Résumé 213


Evaluation du Bon Usage de Nivolumab dans le Cancer du Poumon Non à Petites Cellules (CPNPC)

Thématique : Pharmacie clinique

Auteur(s) :
El mir Ouacim (Hopital tenon rue de la chine 75020 Paris) |

Auteurs : O. El Mir, J. Fillon, J. Cadranel, I Debrix

Service de Pharmacie GH HUEP Site Tenon

Service de Pneumologie Hôpital Tenon

Introduction

Nivolumab est la première immunothérapie autorisée en seconde ligne du CPNPC, d’abord en Autorisation Temporaire d’Utilisation (ATU) en mars 2015, puis en Autorisation de mise sur le Marché (AMM) en juillet 2015. Le coût très important de ce traitement innovant justifie une évaluation des pratiques de prescription et de la balance bénéfice-risque.

Matériels et Méthodes

Il s’agit d’une étude rétrospective monocentrique menée au sein de l’hôpital Tenon à Paris (APHP), incluant tous les patients ayant initié un traitement par Nivolumab pour un CPNPC (épidermoïde et non épidermoïde) du 1er mars 2015 au 15 mars 2017.

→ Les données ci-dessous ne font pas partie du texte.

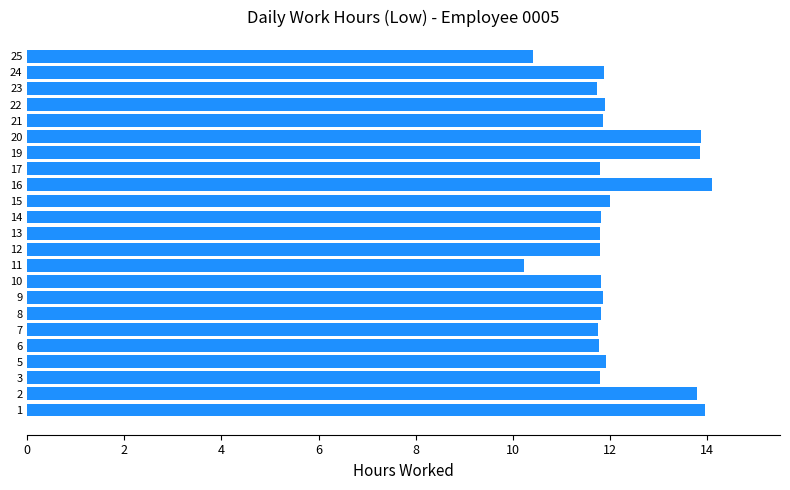

How many bars are there in total?

23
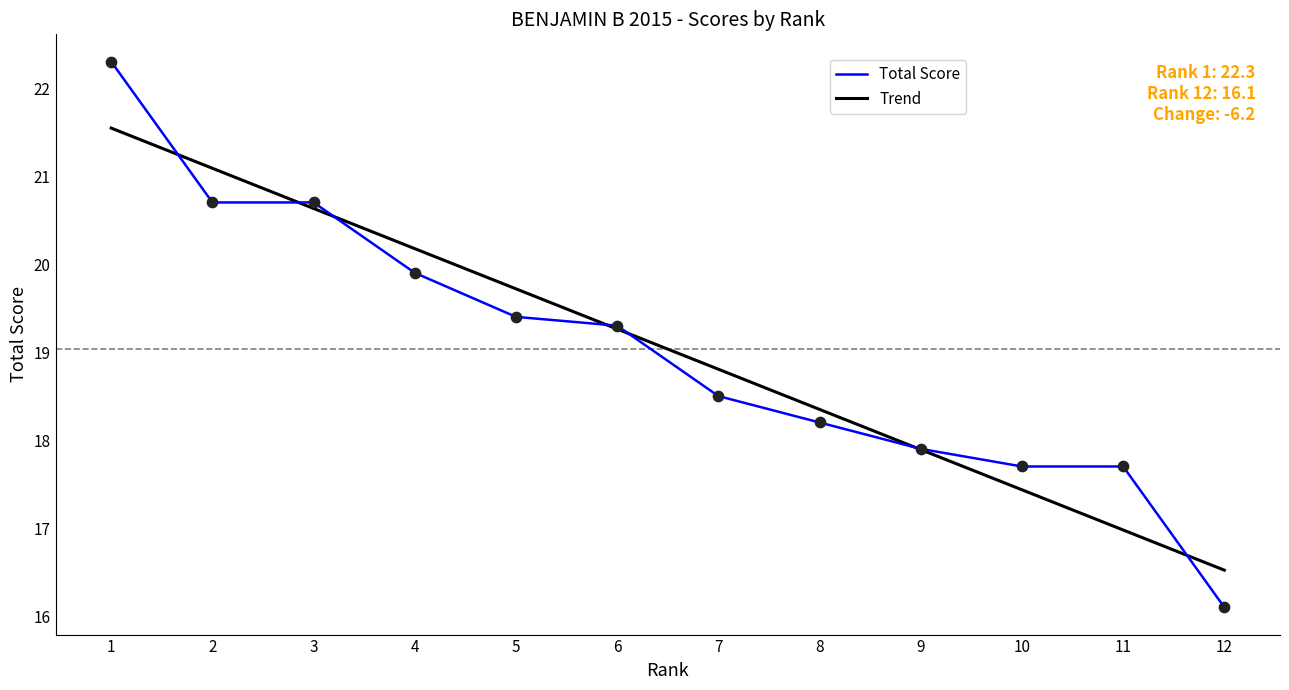

At which category is the sum across all series the highest?

1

Les données ont été collectées à partir du dossier informatisé (ORBIS) et du logiciel CHIMIO. L’évaluation des conditions de mise sous traitement a été réalisée par comparaison aux conditions d’accès à l’ATU, le bénéfice a été évalué indirectement par le nombre de cycles réalisés, et les risques par les toxicités ayant entraîné une suspension ou un arrêt du traitement.

Résultats

125 patients ont été inclus, d’âge moyen 64,5 ans. Le nombre moyen de cycles administrés était de 7, avec une médiane à 4 cycles. La décision de traitement avait été soumise en Réunion de Concertation Pluridisciplinaire (RCP) dans 58% des cas. Les conditions de mise sous traitement à partir de l’AMM différaient sensiblement des critères stricts établis dans le dossier d’ATU : statut OMS ≥ 2 dans 22% des cas, les précautions d’emploi relatives aux conditions cliniques (absence de maladie auto-immune, de pathologie nécessitant une corticothérapie, de métastases cérébrales non traitées) non respectées dans 16% des cas, des critères de bilan biologique non respectés dans 29% des cas. 26% des patients ont bénéficié d’une réponse « longue » (>8cycles), et 12% une réponse « très longue » (>20cycles). 15 patients (12%) ont dû interrompre leur traitement pour cause d’effet indésirable (grades 3 et 4).

Discussion Conclusion

Les conditions de mise sous traitement dans la « vraie vie » ont été moins strictes que dans le cadre de l’ATU, toutefois l’importance des arrêts de traitement après 4 cycles montre qu’une évaluation précoce de l’efficacité (ou de l’absence d’efficacité) est bien mise en œuvre dans l’établissement. Le taux de patients répondant longtemps au traitement, et les effets indésirables graves sont comparables aux données de l’AMM.

Le bon usage du Nivolumab dans le Cancer du poumon Non à petites cellules dans notre établissement semble donc globalement respecté, malgré des précautions d’emploi souvent non suivies.